Eu considero como barebacking sex o envolvimento deliberado, voluntário e consciente em práticas sexuais sem o uso do preservativo entre parceiros desconhecidos e sem nenhum tipo de vínculo afetivo, independente da orientação sexual dos envolvidos.
Manter este termo exclusivamente para sujeitos homossexuais, ou seja, homossexualizar a prática barebacking é uma forma de manter os homossexuais como pessoas anormais, portadores de distúrbios neuropsicológicos/psiquiátricos ou criminalizadores, que acabam contribuindo para a manutenção de estigmas que há séculos acompanham os indivíduos homossexuais, com críticas moralizantes e patologizadoras.
Na sua percepção, o que mais tem levado os gays e bissexuais a fazerem sexo sem proteção?
É fato que a taxa de incidência para a população de HSH (Homens que fazem sexo com homens) permanece em torno de 11 vezes maior à da população em geral. Entretanto, eu não concordo que gays e bissexuais façam muito mais sexo sem proteção que os heterossexuais, caso contrário não teríamos um aumento de casos de infecção entre as mulheres.
O que acontece atualmente é que homens gays falam mais abertamente sobre a prática do sexo sem preservativo. Por causa da pressão social e de ativistas, isso não acontecia na década de 1980.

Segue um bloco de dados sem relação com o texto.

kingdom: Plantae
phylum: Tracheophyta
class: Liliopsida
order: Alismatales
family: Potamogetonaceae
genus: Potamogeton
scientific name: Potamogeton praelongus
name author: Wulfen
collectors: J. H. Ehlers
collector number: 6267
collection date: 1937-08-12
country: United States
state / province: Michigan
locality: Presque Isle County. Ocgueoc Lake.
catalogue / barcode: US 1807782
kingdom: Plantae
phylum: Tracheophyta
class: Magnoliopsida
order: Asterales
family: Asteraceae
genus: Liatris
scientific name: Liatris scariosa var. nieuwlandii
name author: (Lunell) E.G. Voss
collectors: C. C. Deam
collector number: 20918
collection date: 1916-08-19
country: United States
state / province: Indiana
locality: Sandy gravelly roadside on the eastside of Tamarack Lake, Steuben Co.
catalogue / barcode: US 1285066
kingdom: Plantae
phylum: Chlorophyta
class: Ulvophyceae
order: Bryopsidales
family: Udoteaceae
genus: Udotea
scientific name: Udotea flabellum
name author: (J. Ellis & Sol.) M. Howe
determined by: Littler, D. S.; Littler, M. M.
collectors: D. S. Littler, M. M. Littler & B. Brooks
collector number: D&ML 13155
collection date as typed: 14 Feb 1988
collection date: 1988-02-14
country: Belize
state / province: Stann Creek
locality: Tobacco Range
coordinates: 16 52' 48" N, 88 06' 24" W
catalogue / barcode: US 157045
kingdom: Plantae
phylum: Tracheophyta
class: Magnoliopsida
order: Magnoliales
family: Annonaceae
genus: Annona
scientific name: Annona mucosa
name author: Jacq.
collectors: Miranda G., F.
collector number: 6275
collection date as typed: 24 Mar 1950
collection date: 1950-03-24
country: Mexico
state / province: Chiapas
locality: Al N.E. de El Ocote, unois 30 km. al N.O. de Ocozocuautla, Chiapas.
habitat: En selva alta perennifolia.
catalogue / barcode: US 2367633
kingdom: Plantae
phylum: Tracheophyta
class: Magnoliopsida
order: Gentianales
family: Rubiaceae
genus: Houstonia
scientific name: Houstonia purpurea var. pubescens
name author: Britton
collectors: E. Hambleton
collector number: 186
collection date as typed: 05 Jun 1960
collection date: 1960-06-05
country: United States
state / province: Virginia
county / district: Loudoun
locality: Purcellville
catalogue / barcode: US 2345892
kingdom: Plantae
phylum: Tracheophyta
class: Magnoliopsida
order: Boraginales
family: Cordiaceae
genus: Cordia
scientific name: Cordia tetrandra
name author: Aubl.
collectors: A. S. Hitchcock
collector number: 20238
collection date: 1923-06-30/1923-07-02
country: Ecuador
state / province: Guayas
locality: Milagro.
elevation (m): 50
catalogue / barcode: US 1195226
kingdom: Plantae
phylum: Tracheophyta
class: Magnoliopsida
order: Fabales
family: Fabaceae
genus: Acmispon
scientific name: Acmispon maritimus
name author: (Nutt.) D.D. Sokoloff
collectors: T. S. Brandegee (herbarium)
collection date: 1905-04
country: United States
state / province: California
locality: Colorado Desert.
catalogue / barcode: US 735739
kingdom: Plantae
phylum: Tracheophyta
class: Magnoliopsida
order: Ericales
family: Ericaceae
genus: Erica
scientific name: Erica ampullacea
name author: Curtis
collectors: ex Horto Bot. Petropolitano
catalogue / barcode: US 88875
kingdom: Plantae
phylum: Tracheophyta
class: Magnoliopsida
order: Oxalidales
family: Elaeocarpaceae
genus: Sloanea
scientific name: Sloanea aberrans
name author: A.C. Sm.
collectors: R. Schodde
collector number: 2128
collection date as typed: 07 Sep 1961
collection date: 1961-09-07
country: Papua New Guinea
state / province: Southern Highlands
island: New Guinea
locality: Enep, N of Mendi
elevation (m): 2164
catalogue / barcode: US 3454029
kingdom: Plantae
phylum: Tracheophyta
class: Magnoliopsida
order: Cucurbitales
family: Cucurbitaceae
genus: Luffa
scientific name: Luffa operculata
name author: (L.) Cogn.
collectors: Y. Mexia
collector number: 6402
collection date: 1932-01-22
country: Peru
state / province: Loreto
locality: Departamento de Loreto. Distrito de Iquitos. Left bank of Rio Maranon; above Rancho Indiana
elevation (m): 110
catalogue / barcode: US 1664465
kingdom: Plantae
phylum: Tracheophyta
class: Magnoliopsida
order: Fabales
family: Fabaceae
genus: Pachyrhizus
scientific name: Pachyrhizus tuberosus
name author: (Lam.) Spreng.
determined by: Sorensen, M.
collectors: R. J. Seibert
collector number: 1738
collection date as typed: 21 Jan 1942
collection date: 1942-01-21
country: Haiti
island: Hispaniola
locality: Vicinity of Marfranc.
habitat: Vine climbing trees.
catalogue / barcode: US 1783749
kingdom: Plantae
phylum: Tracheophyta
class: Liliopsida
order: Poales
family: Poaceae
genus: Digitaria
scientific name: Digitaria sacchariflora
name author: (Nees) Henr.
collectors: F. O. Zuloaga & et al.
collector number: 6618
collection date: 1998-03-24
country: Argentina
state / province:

Naquela época, quando interpelados em pesquisas sobre suas praticas sexuais, os gays se representavam e respondiam como praticantes de sexo seguro em 100% das relações, o que não acontece atualmente. Hoje, as pessoas se sentem mais à vontade com esta problemática e suas respostas são mais sinceras, correspondendo mais à realidade atual.
Como contrapor o hedonismo tão cultivado dentre o meio gay? Acho importante destacar que este hedonismo visto atualmente como uma busca pelos prazeres momentâneos surgiu apenas no Iluminismo e difere muito da concepção filosófica grega original em que o prazer era considerado o supremo bem da vida humana.
Penso que este hedonismo contemporâneo é tão praticado por gays como por não gays e mais uma vez, para mim, não é uma questão de orientação sexual, mas, sim, da forma como estamos olhando para as práticas sexuais de diferentes grupos. É muito comum escutarmos que gays são promíscuos etc. Se fizermos as contas, veremos o quão grande é a diferença entre o número de locais de sociabilidade sexuais homossexuais se comparado aos similares heterossexuais.
Sendo mais claro, qual a proporção de prostíbulos heterossexuais existentes para cada sauna gay e/ou afins? Não quero ser simplório, trata-se de apenas um exemplo, pois sei que a questão é muito mais complexa, mas, resumindo, ou todos são hedonistas ou ninguém o é.